◆ Page text:
######

A Louisiana man who was freed from prison last year after spending almost three decades wrongfully incarcerated on death row has died.

Glenn Ford, 65, succumbed to lung cancer Monday morning. In a release, Ford’s supporters wrote:

At 2:11 this morning, Monday June 29th 2015, Glenn slipped away very quietly and peacefully. He was held and surrounded by people who cared about him, and was listening to a song he loved. Thank you for your generous outpouring of support.

Freedom for Ford was short-lived, and complete justice was arguably never served.

In 1984, Ford was convicted by an all-white jury of murdering Isadore Rozeman, a 56-year-old Shreveport jeweler and watchmaker. At age 33, Ford was sentenced to death and would go on to spend almost half of his life in Louisiana State Penitentiary at Angola. When he was released, Ford was the longest-serving death row inmate in America.

Ford maintained his innocence throughout his incarceration. After “credible evidence” surfaced corroborating Ford’s story that he was not part of Rozeman’s murder, Caddo County prosecutors asked that Ford’s conviction be vacated. He walked free in March 2014.

######

◆ Record set:

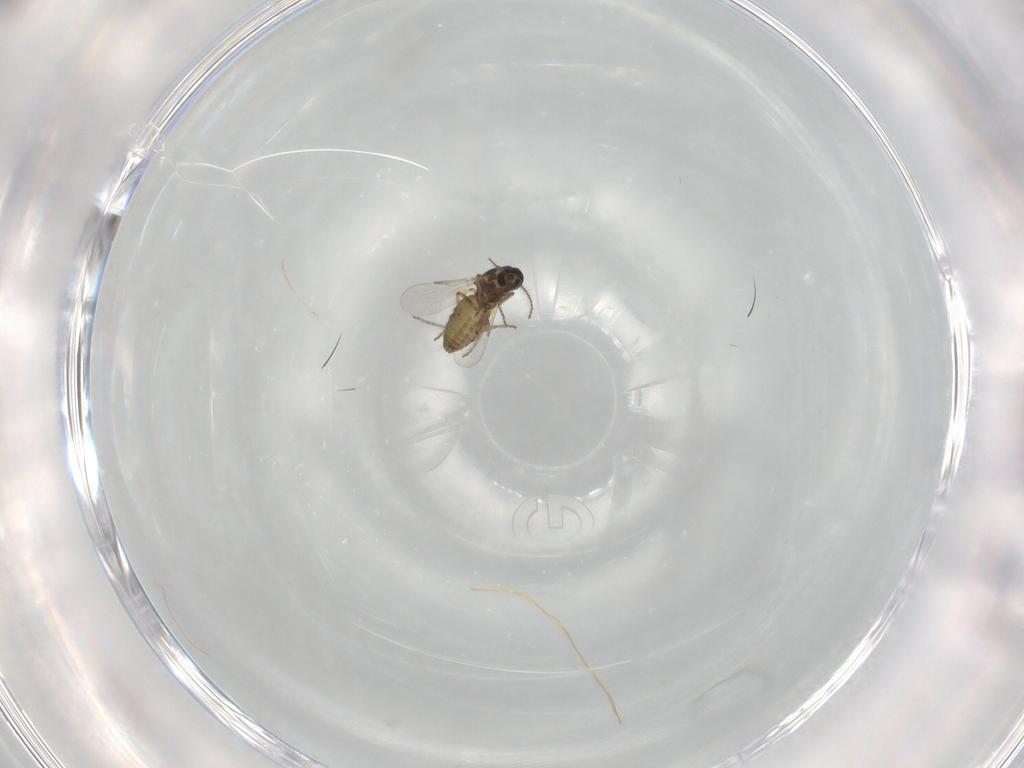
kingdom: Animalia
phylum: Arthropoda
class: Insecta
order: Diptera
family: Ceratopogonidae
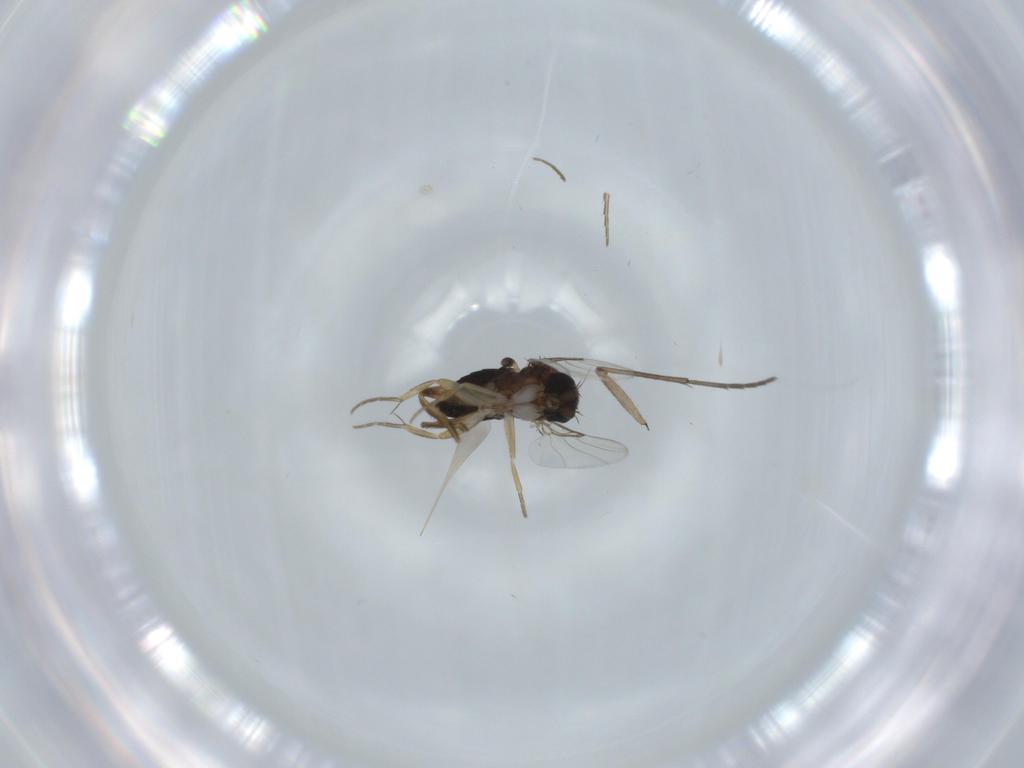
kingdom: Animalia
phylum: Arthropoda
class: Insecta
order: Diptera
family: Phoridae
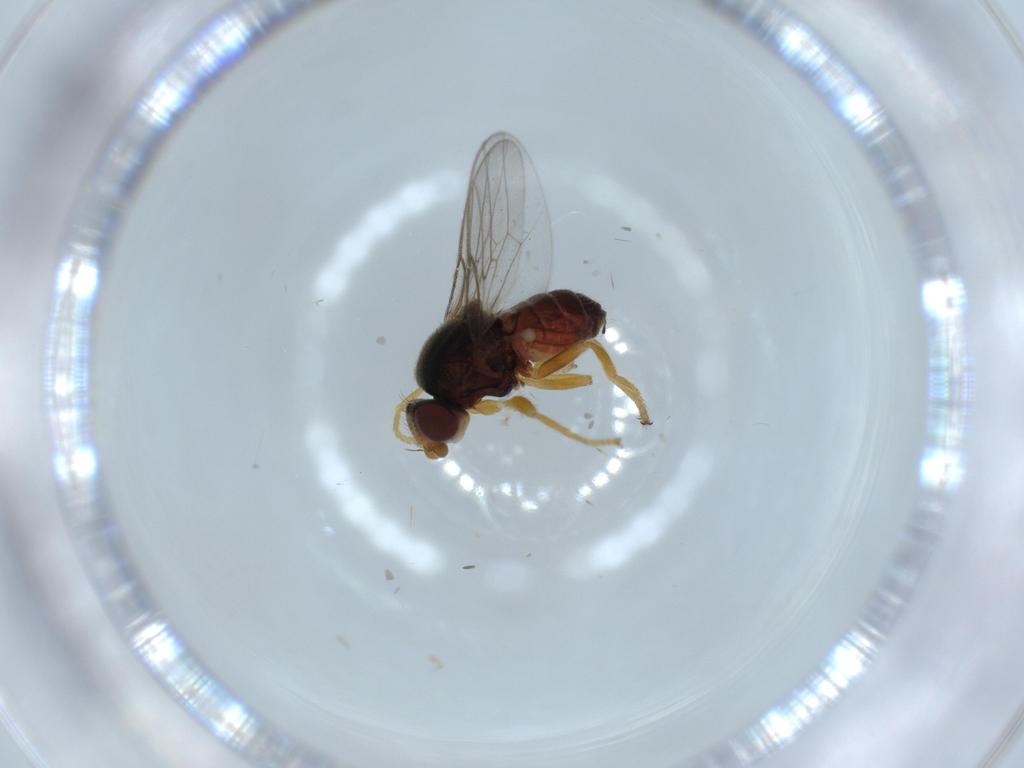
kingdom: Animalia
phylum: Arthropoda
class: Insecta
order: Diptera
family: Chloropidae
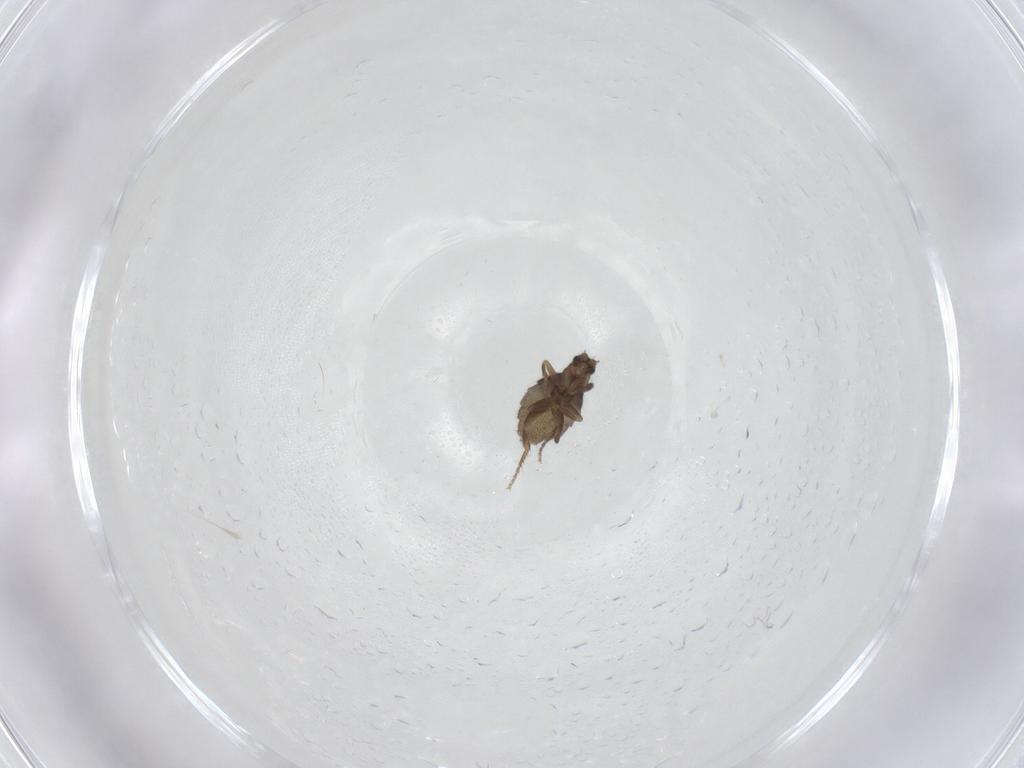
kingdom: Animalia
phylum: Arthropoda
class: Insecta
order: Diptera
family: Phoridae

######

◆ Description of the task:
Using the article on Glenn Ford, answer these:
(a) What illness caused Ford's death?
(b) Whom was Ford convicted of murdering in 1984?
(c) In what month and year did Ford walk free?

◆ Answer to the problem:
(a) Lung cancer.
(b) Isadore Rozeman, a 56-year-old Shreveport jeweler and watchmaker.
(c) March 2014.